While there have been some cases where left sectors have been clearly targeted — the censorship of Aporrea, the arrest of dissident Chavistas that are part of the Popular Revolutionary Alliance (APR) or left union leaders — repression is mostly aimed against what we call the popular camp: individuals, organisations and struggles of the popular sectors that traditionally were included in the discourse and practice of the Bolivarian Revolution.
I am referring to campesinos that fight for the democratisation of land or workers who struggle for their labour rights.
Regarding campesinos, there have been important spaces of dialogue. The most notable was the meeting between the president and the Admirable Campesino March. In fact, President Maduro recognised the legitimacy of their demands and created commissions to attend to them.
But three years after those meetings, less than 30% of the agreements have been implemented and the rights of campesinos, as we detail in the report, continue to be violated.
We understand that this is due to the relationship that exists between the package of economic measures and the package of repression that inherently comes with it. It is not possible to implement economic adjustment without generating conflict, and if it not possible to generate consensus on the need to violate social rights, then the only option left is coercion. That is how we see it.
Given the difficult situation Venezuela finds itself in, one could say these measures represent a negative, but necessary retreat if Chavismo is to survive. Do you agree or do you think this turn indicates that the government has fundamentally broken with Chavez’s legacy and the base of Chavismo?
There is no doubt that we have seen a mutation in the governing elite. It no longer raises the Chavista program, even if it continues to quote Chávez and use its image.
Tatuy TV, a left Chavista alternative media outlet, has an excellent video series comprised of a selection of Chávez’s speeches called “Radical Chávez”.
To illustrate the contrast between Chávez and the measures I have talked about, here are some quotes that have been used as titles for their videos: “It is impossible to advance to socialism using the tools of capitalism”, “The hegemony of social property must impose itself”, “Here nothing will be privatised”, “Beware of a Bolivarian oligarchy in our ranks”.
The contrast is evident. Chávez, who spoke a lot in different scenarios and whose words has been widely recorded, seems to be questioning the current turn of the political elite.
The governing elite justifies its turn to the right as the only option available for confronting the induced collapse of the economy.
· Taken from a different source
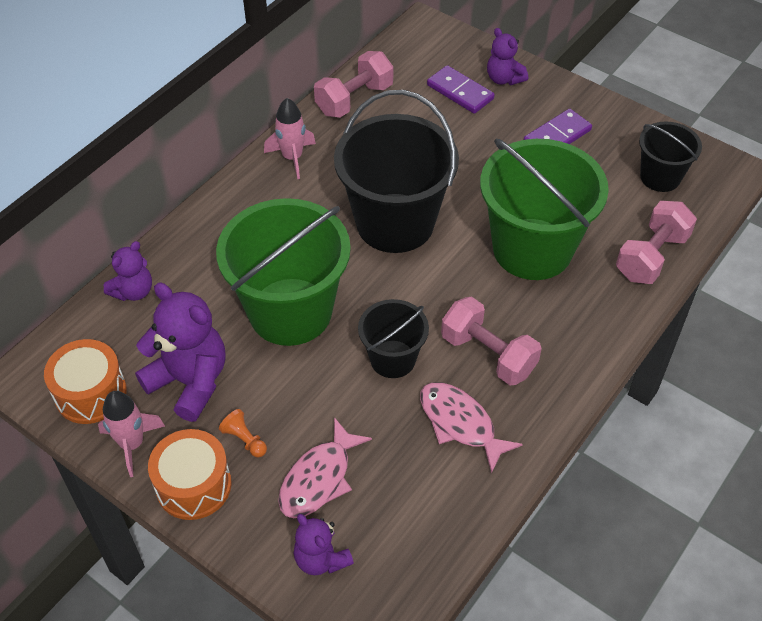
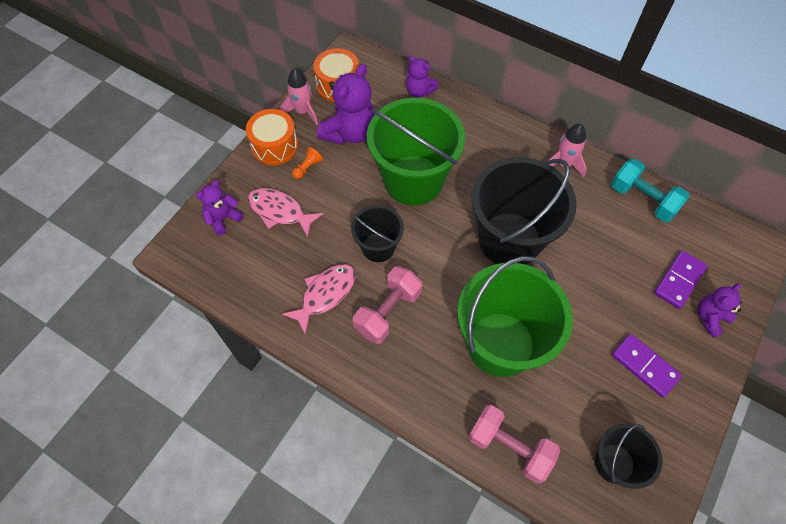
camera: 85 degrees right, 10 degrees up
pink dumbbell [314,51,393,118] -> turquoise dumbbell [611,158,690,222]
It says it is a tactical, not strategic, turn.
But it seems, at least highly unlikely, that a turn such as this, which supposes the creation of strong economic interests, could be reversed in favour of the post-capitalist aspirations of the Chavista program.
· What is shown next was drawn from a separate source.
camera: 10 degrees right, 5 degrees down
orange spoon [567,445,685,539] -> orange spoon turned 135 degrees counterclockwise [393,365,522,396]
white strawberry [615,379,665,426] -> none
Finally, could you tell us a bit about Surgentes
Surgentes is a collective whose objective is investigation, education, popular accompaniment and impact on public policy in the area of strengthening popular power and human rights.
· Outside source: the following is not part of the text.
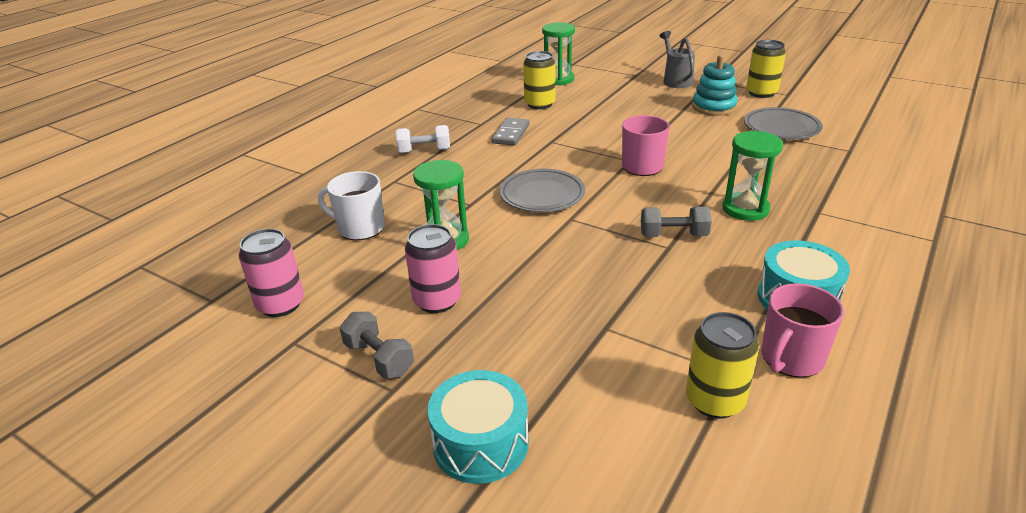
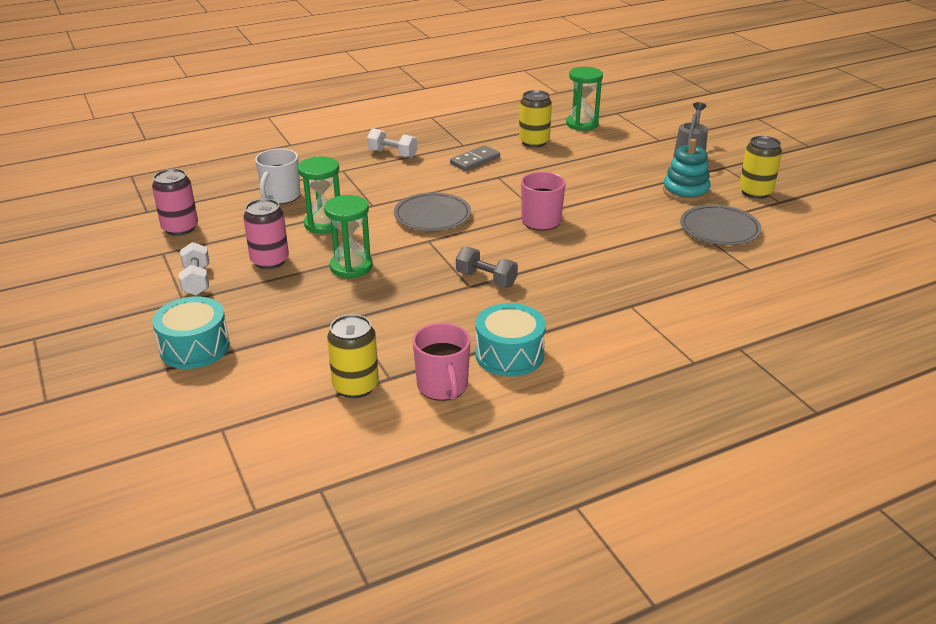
camera: 30 degrees right, 0 degrees up
white mug [318,171,385,240] -> white mug turned 120 degrees counterclockwise [255,148,300,204]
grey dumbbell [340,312,414,379] -> white dumbbell [179,242,209,296]
green hourglass [722,131,783,221] -> green hourglass moved to [324,195,373,278]
pink mug [761,283,844,378] -> pink mug turned 90 degrees counterclockwise [413,323,471,401]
It was born eight years ago and has as its priority all individuals or peoples who are discriminated against, subordinated or excluded. It is made up of left militants with three decades of experience in the issue of human rights, both at the level of activism as well as the level of the state and academia.
Several of us were part of an attempt to construct a policing policy consist with human rights during Chávez’s government. We were part of the National Commission for Police Reform, involving in the founding of the National Experimental University of Security (Unes) and contributed to the designing of Chávez’s last policing policy: Grand Mission for the Protection of All Human Life Venezuela
Our conception of human rights activism distances us from most human rights NGOs in the country, which have a liberal outlook and are made up of opposition-aligned middle-class professionals.
Our vocation is openly anti-capitalist and from a class perspective. Those of us who work in Surgentes identify as Chavistas.